Маркиза с улыбкой приняла комплимент, вполне оценив его изящество. Затем, голосом, в котором слышалось огорчение, добавила:
— Его величество просил меня предупредить вас, что, к его великому сожалению, его задерживают дела в Версале и он не сможет присутствовать на спектакле. — Тут грациозным движением она подала маршалу руку и направилась к зрительному залу, сопровождаемая нарядной толпой приглашенных.
Пока маркиза де Помпадур и маршал Саксонский усаживались в раззолоченные кресла, заново обитые Обюссоном и поставленные несколько впереди всех остальных, госпожа Фавар и мадемуазель Фикефлёр, уже вышедшие на сцену до поднятия занавеса через маленькую дверь в ее глубине, в щелку разглядывали партер.
Перетта была очень взволнована тем, что ей придется выступать перед самим маршалом Саксонским и, особенно, перед фавориткой короля; ее сердце сильно билось.

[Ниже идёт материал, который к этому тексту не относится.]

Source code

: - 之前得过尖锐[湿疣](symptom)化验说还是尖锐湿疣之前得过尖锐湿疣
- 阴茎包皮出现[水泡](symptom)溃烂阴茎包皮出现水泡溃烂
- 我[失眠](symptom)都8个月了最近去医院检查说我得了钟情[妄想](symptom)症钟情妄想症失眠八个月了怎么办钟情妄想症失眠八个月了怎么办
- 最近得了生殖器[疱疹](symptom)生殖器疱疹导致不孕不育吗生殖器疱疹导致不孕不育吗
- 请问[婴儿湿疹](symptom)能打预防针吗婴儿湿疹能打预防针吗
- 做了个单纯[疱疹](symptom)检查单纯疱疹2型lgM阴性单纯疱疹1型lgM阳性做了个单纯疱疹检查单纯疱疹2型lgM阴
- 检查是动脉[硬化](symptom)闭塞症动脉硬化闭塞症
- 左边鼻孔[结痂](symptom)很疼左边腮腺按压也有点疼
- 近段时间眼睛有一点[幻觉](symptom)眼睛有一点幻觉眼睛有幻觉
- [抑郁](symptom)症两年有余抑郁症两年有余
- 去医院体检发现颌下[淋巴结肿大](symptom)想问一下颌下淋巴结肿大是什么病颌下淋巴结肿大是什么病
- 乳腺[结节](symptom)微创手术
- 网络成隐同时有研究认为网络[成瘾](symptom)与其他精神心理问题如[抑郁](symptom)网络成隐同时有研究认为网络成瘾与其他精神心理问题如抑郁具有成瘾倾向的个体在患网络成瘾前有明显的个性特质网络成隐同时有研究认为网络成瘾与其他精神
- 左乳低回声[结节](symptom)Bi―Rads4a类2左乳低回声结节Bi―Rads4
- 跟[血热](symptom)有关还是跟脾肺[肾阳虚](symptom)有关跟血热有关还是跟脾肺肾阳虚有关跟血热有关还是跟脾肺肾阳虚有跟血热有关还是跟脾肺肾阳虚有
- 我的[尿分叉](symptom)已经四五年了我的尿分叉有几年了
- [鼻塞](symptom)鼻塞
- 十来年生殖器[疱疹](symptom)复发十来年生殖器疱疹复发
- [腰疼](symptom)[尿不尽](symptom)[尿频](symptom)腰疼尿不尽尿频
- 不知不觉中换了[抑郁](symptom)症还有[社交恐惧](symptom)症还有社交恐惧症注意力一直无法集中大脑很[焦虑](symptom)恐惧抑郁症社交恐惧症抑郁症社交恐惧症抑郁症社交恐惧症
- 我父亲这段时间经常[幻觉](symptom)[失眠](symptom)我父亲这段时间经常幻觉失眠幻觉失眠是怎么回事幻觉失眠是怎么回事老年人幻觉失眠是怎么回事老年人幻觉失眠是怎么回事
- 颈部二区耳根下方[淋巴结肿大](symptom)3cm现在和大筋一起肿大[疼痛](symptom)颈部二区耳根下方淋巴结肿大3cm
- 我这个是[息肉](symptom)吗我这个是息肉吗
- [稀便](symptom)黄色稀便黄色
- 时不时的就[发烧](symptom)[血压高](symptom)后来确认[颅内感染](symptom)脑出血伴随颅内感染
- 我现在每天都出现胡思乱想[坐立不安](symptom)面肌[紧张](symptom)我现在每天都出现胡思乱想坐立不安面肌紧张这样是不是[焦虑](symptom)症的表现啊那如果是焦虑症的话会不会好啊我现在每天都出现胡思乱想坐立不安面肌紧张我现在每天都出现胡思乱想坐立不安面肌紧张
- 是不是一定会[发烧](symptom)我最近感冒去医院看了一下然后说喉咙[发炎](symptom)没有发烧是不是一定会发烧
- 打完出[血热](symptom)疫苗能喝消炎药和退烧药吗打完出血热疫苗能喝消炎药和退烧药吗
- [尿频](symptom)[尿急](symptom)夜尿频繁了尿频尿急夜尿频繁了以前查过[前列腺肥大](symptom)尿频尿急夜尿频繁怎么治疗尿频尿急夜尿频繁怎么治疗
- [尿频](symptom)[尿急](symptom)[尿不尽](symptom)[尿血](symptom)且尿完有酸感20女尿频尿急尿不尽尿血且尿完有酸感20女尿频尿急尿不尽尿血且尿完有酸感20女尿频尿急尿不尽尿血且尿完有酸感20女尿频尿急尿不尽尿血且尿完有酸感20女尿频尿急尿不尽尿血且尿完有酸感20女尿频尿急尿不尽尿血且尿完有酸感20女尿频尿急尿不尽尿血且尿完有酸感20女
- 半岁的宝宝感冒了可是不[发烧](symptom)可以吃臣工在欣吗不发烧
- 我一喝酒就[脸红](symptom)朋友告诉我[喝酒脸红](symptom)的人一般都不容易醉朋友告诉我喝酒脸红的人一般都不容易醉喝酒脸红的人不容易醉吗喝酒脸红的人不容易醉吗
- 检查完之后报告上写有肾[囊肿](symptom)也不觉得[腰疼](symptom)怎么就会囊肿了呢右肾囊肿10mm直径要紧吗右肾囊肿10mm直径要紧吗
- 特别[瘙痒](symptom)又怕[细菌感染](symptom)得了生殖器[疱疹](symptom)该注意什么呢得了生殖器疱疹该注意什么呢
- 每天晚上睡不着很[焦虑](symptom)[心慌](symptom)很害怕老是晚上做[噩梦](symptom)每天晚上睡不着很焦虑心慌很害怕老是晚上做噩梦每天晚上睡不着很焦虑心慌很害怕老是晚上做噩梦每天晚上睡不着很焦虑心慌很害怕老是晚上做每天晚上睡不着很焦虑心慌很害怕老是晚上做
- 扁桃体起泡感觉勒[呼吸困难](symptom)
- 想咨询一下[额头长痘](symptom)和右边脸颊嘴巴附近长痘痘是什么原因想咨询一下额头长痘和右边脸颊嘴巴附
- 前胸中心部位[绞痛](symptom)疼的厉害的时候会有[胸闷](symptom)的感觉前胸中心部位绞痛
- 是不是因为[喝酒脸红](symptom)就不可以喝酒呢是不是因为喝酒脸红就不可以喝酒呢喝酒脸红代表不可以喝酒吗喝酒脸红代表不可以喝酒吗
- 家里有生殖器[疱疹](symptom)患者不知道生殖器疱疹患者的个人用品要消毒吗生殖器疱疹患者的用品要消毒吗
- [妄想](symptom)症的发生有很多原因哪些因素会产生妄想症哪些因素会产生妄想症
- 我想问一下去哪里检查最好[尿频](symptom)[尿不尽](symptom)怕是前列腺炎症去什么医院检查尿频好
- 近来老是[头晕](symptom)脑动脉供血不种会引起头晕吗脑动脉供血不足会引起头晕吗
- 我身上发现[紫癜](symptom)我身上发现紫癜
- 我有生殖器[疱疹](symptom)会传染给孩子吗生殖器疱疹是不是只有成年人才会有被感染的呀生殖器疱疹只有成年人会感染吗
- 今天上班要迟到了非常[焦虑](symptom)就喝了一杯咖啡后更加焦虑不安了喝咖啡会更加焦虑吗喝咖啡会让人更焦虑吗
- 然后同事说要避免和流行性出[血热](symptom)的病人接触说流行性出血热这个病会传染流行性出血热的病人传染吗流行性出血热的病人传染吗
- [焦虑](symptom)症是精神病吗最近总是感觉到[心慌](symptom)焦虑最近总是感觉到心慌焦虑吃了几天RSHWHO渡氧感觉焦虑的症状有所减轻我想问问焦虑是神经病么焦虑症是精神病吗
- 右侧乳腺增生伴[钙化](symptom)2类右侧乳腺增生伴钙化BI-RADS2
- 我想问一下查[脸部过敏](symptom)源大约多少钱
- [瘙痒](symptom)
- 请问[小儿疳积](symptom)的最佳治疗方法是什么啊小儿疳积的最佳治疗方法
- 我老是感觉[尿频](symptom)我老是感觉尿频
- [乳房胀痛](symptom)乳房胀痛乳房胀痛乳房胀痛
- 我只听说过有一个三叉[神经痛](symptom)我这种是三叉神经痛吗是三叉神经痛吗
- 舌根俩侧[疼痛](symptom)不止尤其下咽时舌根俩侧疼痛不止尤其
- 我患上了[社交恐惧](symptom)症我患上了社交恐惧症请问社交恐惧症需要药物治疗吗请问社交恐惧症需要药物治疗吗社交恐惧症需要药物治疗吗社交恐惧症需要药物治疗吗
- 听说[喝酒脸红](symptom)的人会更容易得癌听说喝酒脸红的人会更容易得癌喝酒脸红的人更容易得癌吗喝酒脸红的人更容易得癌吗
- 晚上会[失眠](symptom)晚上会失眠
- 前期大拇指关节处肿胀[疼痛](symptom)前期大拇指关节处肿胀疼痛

Вдруг она громко вскрикнула. В третьем ряду она увидела Робера Д'Орильи, который тихо беседовал со своим другом Люрбеком.
— Опять он… — пробормотала она про себя, но не успела кончить фразу. Три громких удара, произведенные Бравым Воякой, сразу вытеснили из ее души всякий страх. Спектакль начинался, и она мгновенно стала только актрисой.
Пьеса, которая шла на сцене, принадлежала Фавару и называлась «Три султанши». Она была очень изящна и восхитительно сыграна двумя исполнительницами, которые завоевали у публики, вообще говоря, весьма требовательной, полный успех.
Влюбленность и восхищение госпожой Фавар не помешали, тем не менее, маршалу обратить внимание и на Перетту.
— Кто она такая, эта юная Фикефлёр? — спросил он у маркизы Помпадур. — Я не припомню, чтобы приходилось раньше видеть ее на сцене.
— Это крестьяночка из Нормандии, — объяснила фаворитка короля. — Фавар подобрала ее на пути, как она сама мне рассказывала, в момент любовной драмы. Бедняжка, кажется, бросилась в воду из-за того, что ее жених ушел в армию. Но ее спасли.
— Забавная история! — воскликнул маршал и добавил: — Когда-нибудь я попрошу госпожу Фавар рассказать ее мне поподробнее.
— Господин маршал, — лукаво улыбнулась маркиза де Помпадур, — я полагаю, что госпожа Фавар будет очень польщена, услышав из ваших уст похвалу своей ученице.